Tuesday, 10 August 2010

Maps - What Now


We are in UK this week on grandparent duty. Our son and his wife are expecting their second child, and we have returned to help out with their first child for a week or two. So there has been very little wargaming.

On the other hand the enforced separation from our wargames room and library has given me plenty of time to think – never a good idea!

I have finally finished the tactical maps for Spain.
Spain and Portugal

First the strategic map for Spain, showing the area covered by the two tactical maps.

Eastern Spain

Eastern Spain covers the area from the French border down to Valencia. This area was held by Marshal Suchet right through the 1813 campaign and only vacated when Wellington’s victory at Vitoria drove King Joseph out of Spain and forced Suchet to follow suit.

Western Spain

Western Spain covers the area from Madrid to Bayonne. This was the area of Wellington’s masterful 1813 campaign.

Those of you who have been paying attention will know that I discovered ProFantasy, and started on these maps, after about a year of running my 1813 campaign on hand drawn maps. The aim was to replace my hand drawn maps with these must nicer ProFantasy ones.

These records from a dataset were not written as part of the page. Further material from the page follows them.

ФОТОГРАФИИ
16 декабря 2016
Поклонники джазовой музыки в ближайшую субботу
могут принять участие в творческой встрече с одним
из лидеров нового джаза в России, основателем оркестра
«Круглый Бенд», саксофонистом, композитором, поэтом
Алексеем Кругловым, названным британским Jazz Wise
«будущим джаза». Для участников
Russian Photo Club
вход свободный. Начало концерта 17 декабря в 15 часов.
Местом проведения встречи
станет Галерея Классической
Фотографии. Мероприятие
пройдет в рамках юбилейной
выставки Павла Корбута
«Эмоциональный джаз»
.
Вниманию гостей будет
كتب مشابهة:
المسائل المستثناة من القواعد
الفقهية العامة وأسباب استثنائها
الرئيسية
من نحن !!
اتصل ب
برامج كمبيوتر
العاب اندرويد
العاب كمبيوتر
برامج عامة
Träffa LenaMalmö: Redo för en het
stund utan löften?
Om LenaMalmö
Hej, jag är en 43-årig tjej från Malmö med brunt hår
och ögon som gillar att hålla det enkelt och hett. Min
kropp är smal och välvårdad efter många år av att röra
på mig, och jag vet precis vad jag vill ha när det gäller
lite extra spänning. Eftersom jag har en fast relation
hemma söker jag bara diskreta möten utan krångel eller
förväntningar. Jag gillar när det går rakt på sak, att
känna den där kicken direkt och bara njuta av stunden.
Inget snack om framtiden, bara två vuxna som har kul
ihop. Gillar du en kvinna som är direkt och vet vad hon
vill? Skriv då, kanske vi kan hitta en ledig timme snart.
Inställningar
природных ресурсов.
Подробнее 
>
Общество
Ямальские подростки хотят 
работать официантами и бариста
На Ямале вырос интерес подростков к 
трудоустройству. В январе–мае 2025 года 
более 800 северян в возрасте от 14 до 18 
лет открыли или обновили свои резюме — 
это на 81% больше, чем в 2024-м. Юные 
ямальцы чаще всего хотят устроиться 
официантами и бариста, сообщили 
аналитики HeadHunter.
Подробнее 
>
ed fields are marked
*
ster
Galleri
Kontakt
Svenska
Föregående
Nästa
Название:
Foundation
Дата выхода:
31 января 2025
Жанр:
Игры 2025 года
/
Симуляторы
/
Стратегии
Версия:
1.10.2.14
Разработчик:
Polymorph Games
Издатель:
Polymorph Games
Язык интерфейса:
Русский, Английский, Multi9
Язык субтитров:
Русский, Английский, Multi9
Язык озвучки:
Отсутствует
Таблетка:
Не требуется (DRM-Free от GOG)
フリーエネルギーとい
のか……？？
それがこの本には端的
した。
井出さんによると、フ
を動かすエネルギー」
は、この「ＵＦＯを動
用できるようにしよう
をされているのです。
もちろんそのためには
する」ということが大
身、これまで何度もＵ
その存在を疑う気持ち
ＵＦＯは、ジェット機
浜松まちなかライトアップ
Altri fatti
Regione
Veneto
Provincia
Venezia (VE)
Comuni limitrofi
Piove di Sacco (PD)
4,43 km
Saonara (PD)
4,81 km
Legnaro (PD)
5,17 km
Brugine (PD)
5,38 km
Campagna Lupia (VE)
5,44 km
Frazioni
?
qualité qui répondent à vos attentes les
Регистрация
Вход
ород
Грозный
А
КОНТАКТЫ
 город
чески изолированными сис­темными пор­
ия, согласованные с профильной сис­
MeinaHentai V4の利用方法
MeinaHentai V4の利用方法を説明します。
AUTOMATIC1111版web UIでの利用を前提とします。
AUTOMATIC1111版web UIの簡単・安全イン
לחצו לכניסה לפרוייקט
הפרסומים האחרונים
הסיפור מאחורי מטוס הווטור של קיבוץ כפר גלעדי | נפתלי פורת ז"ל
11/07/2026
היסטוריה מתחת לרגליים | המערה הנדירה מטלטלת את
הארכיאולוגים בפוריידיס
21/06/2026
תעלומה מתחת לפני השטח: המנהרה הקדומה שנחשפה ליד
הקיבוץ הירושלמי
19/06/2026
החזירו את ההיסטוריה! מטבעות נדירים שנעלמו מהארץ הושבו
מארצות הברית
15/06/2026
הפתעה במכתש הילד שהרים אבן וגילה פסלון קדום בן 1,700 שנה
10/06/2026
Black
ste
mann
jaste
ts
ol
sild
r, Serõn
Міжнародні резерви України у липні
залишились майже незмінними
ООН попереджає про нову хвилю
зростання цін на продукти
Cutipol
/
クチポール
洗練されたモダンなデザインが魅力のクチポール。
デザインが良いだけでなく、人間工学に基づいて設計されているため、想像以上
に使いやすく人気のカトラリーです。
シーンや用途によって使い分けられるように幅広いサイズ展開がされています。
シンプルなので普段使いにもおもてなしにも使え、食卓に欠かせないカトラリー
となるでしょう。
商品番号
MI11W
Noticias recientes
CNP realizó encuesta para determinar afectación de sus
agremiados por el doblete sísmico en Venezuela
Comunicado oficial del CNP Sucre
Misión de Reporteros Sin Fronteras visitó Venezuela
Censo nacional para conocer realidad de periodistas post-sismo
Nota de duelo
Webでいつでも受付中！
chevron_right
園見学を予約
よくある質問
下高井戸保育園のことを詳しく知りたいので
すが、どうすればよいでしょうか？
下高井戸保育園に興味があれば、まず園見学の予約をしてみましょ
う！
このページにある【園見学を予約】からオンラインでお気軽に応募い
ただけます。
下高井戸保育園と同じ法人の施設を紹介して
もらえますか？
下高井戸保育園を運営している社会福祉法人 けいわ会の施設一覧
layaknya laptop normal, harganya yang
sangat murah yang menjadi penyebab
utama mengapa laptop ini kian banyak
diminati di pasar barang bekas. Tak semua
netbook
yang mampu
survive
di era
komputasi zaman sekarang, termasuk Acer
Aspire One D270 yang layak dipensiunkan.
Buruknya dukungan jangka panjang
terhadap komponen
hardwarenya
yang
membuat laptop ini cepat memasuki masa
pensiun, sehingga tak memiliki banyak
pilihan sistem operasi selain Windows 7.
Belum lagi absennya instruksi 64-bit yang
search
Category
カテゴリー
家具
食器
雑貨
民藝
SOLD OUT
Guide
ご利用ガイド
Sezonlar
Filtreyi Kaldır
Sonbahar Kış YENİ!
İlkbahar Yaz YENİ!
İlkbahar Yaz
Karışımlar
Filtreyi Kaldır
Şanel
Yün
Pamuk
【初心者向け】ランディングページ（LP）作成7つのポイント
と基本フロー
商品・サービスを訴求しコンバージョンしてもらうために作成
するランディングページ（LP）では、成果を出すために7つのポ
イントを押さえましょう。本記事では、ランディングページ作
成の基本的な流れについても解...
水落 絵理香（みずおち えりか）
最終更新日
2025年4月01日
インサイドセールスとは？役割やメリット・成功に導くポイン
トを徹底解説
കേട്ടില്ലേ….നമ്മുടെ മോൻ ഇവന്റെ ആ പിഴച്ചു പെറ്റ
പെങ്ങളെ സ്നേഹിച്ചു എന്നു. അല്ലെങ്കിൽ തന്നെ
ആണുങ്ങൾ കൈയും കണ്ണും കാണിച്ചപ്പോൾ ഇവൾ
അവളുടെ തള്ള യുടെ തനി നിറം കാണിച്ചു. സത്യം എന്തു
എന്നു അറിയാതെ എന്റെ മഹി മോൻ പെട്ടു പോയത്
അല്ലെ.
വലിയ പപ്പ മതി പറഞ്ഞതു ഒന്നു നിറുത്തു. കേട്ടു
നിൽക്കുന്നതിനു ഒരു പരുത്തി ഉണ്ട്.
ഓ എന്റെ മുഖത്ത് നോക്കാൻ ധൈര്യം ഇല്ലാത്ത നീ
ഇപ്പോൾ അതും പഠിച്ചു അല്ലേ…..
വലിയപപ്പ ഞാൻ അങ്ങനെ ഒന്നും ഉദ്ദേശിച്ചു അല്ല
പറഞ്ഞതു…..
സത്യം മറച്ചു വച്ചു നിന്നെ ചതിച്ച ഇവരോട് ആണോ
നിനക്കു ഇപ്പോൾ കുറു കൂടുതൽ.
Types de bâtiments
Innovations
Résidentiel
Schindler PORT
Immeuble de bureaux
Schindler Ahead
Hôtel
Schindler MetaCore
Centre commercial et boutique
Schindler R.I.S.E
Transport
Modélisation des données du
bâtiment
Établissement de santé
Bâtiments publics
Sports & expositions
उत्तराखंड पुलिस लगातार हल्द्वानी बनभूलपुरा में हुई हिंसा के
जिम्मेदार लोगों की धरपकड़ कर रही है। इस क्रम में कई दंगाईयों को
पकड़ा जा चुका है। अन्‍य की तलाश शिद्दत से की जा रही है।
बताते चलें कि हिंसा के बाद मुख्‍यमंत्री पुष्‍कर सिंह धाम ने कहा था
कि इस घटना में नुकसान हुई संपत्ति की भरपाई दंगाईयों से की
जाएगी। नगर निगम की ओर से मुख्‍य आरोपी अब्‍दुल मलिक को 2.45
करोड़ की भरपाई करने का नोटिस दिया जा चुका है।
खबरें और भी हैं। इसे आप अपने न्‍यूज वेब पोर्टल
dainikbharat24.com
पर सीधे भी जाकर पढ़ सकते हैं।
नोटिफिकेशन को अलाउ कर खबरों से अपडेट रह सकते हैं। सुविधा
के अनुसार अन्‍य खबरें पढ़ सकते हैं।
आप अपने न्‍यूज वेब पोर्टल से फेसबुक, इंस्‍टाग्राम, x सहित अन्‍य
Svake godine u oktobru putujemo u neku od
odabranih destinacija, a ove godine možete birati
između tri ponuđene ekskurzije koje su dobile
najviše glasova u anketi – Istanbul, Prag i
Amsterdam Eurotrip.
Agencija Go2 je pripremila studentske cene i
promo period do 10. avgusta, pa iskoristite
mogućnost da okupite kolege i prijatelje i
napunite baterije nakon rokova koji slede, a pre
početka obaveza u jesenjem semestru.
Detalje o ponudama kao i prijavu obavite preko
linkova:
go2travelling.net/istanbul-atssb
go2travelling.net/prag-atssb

This was my aim, but after a week of enforced (Wargame) idleness I am not so sure. I have now printed all six tactical maps on A4 paper, and find that the detail is too small to use with ease. So I am now considering producing four maps for each of the six tactical maps. This would give me much more detail on each map.

But it gets worse.

Having studied the hard copies of the maps I have come to realise that my campaign strategy would have been much different had I been using these maps.

First there is much more correct geographical detail on these maps than my earlier ones.

Then the road system is more historical based than adapting a modern road map. I started by plotting one town in each 20-mile square. I then put in the major rivers. Finally I added the mountain ranges. I then made a new map with only the major cities such as Berlin, Dresden, Kassel, Koln, Strasbourg, Munich and Vienna. Main roads, in red, linked these major cities.

I then added minor cities such as Amsterdam, Hamburg, Ratisbon and Luxemburg. Minor roads in yellow linked these to each other and to the main roads. I found that pretty well all of the medium sized towns were covered by these two road systems.

Finally I added a third road system to represent very minor roads over difficult terrain such as mountain ranges.

All of this detail means that lines of attack, and communication, automatically follow the historical ones. And more important they make small towns or villages important because they mark critical road junctions.

All of this has made me want to refight the 1813 campaign from scratch. But it seems a shame to lose all the work I have done on my current campaign. Particularly as I am very happy with the wargames they have produced.

So now I am pondering two options.

First rewrite the history of the 1813 campaign to date, using the new maps. And carry on with the current campaign once I have done so.

Second abandon the 1813 campaign and start a new one. It might be the historical 1814 campaign, or a new 1814 campaign where Napoleon has drawn at Leipzig. Or it might be 1812 when the Austrians, Prussians and Russians declared war on Napoleon before he could invade Russia.

Like I said earlier. It is never a good idea to have too much spare time to think. Just a few weeks ago I was perfectly happy with my 1813 campaign and the way it was developing. But with the evidence of my new maps in front of me it is becoming very difficult to accept that my current campaign is the best I can do.

And this is one of the great advantages of running the campaign on a blog. Were I running the 1813 campaign for just Jan and I, I could just scrap the whole thing without a second thought. But having gone public on the blog I feel a certain responsibility to anyone out there, no matter how few you may be, who are following it.

It will be interesting, for me if not for you, to see where this review will end up.